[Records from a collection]
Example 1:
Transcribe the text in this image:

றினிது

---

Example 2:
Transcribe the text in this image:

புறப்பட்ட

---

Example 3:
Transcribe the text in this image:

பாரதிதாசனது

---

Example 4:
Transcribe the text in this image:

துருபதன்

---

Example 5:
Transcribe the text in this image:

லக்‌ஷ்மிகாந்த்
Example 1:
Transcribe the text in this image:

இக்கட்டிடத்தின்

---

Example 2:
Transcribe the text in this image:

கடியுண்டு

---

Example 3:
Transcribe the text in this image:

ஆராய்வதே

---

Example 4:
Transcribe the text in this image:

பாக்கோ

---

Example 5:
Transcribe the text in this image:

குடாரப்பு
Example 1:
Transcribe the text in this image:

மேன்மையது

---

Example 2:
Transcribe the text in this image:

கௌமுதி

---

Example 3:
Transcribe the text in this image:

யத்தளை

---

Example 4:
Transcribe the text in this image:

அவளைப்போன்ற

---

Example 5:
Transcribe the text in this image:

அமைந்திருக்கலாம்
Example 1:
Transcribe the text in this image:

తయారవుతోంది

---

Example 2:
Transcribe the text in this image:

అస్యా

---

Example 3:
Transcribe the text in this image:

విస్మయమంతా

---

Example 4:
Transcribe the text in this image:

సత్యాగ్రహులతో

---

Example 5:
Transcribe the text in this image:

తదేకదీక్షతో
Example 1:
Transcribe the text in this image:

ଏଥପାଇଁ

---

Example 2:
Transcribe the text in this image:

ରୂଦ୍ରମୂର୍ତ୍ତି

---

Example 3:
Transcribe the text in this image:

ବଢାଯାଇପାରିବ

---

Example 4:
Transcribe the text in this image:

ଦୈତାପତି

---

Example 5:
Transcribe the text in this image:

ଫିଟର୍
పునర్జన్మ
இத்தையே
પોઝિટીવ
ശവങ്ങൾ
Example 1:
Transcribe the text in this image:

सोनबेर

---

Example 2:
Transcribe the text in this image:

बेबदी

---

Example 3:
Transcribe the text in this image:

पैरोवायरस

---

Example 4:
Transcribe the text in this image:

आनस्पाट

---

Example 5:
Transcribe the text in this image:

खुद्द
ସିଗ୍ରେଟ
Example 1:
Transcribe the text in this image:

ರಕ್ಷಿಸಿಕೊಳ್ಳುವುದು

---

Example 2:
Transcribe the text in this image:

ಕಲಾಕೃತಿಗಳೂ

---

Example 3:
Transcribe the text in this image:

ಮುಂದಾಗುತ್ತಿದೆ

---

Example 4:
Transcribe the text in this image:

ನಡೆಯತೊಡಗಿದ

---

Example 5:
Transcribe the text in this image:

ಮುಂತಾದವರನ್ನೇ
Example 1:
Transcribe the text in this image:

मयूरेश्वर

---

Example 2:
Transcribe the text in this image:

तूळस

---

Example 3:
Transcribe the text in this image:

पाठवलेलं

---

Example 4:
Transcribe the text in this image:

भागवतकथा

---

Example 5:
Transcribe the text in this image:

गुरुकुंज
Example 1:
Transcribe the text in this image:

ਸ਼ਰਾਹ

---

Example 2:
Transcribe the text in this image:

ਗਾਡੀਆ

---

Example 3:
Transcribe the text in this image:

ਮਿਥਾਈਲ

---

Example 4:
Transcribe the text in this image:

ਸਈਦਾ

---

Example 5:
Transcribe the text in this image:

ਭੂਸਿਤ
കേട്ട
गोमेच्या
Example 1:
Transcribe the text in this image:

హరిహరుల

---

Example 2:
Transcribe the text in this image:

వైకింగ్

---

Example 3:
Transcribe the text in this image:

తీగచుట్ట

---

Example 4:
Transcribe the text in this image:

● TASK PROMPT
Please retype each entry above exactly as it is written.

● RESPONSE FOR THIS EXERCISE
Example 1:
Transcribe the text in this image:

றினிது

---

Example 2:
Transcribe the text in this image:

புறப்பட்ட

---

Example 3:
Transcribe the text in this image:

பாரதிதாசனது

---

Example 4:
Transcribe the text in this image:

துருபதன்

---

Example 5:
Transcribe the text in this image:

லக்‌ஷ்மிகாந்த்
Example 1:
Transcribe the text in this image:

இக்கட்டிடத்தின்

---

Example 2:
Transcribe the text in this image:

கடியுண்டு

---

Example 3:
Transcribe the text in this image:

ஆராய்வதே

---

Example 4:
Transcribe the text in this image:

பாக்கோ

---

Example 5:
Transcribe the text in this image:

குடாரப்பு
Example 1:
Transcribe the text in this image:

மேன்மையது

---

Example 2:
Transcribe the text in this image:

கௌமுதி

---

Example 3:
Transcribe the text in this image:

யத்தளை

---

Example 4:
Transcribe the text in this image:

அவளைப்போன்ற

---

Example 5:
Transcribe the text in this image:

அமைந்திருக்கலாம்
Example 1:
Transcribe the text in this image:

తయారవుతోంది

---

Example 2:
Transcribe the text in this image:

అస్యా

---

Example 3:
Transcribe the text in this image:

విస్మయమంతా

---

Example 4:
Transcribe the text in this image:

సత్యాగ్రహులతో

---

Example 5:
Transcribe the text in this image:

తదేకదీక్షతో
Example 1:
Transcribe the text in this image:

ଏଥପାଇଁ

---

Example 2:
Transcribe the text in this image:

ରୂଦ୍ରମୂର୍ତ୍ତି

---

Example 3:
Transcribe the text in this image:

ବଢାଯାଇପାରିବ

---

Example 4:
Transcribe the text in this image:

ଦୈତାପତି

---

Example 5:
Transcribe the text in this image:

ଫିଟର୍
పునర్జన్మ
இத்தையே
પોઝિટીવ
ശവങ്ങൾ
Example 1:
Transcribe the text in this image:

सोनबेर

---

Example 2:
Transcribe the text in this image:

बेबदी

---

Example 3:
Transcribe the text in this image:

पैरोवायरस

---

Example 4:
Transcribe the text in this image:

आनस्पाट

---

Example 5:
Transcribe the text in this image:

खुद्द
ସିଗ୍ରେଟ
Example 1:
Transcribe the text in this image:

ರಕ್ಷಿಸಿಕೊಳ್ಳುವುದು

---

Example 2:
Transcribe the text in this image:

ಕಲಾಕೃತಿಗಳೂ

---

Example 3:
Transcribe the text in this image:

ಮುಂದಾಗುತ್ತಿದೆ

---

Example 4:
Transcribe the text in this image:

ನಡೆಯತೊಡಗಿದ

---

Example 5:
Transcribe the text in this image:

ಮುಂತಾದವರನ್ನೇ
Example 1:
Transcribe the text in this image:

मयूरेश्वर

---

Example 2:
Transcribe the text in this image:

तूळस

---

Example 3:
Transcribe the text in this image:

पाठवलेलं

---

Example 4:
Transcribe the text in this image:

भागवतकथा

---

Example 5:
Transcribe the text in this image:

गुरुकुंज
Example 1:
Transcribe the text in this image:

ਸ਼ਰਾਹ

---

Example 2:
Transcribe the text in this image:

ਗਾਡੀਆ

---

Example 3:
Transcribe the text in this image:

ਮਿਥਾਈਲ

---

Example 4:
Transcribe the text in this image:

ਸਈਦਾ

---

Example 5:
Transcribe the text in this image:

ਭੂਸਿਤ
കേട്ട
गोमेच्या
Example 1:
Transcribe the text in this image:

హరిహరుల

---

Example 2:
Transcribe the text in this image:

వైకింగ్

---

Example 3:
Transcribe the text in this image:

తీగచుట్ట

---

Example 4:
Transcribe the text in this image:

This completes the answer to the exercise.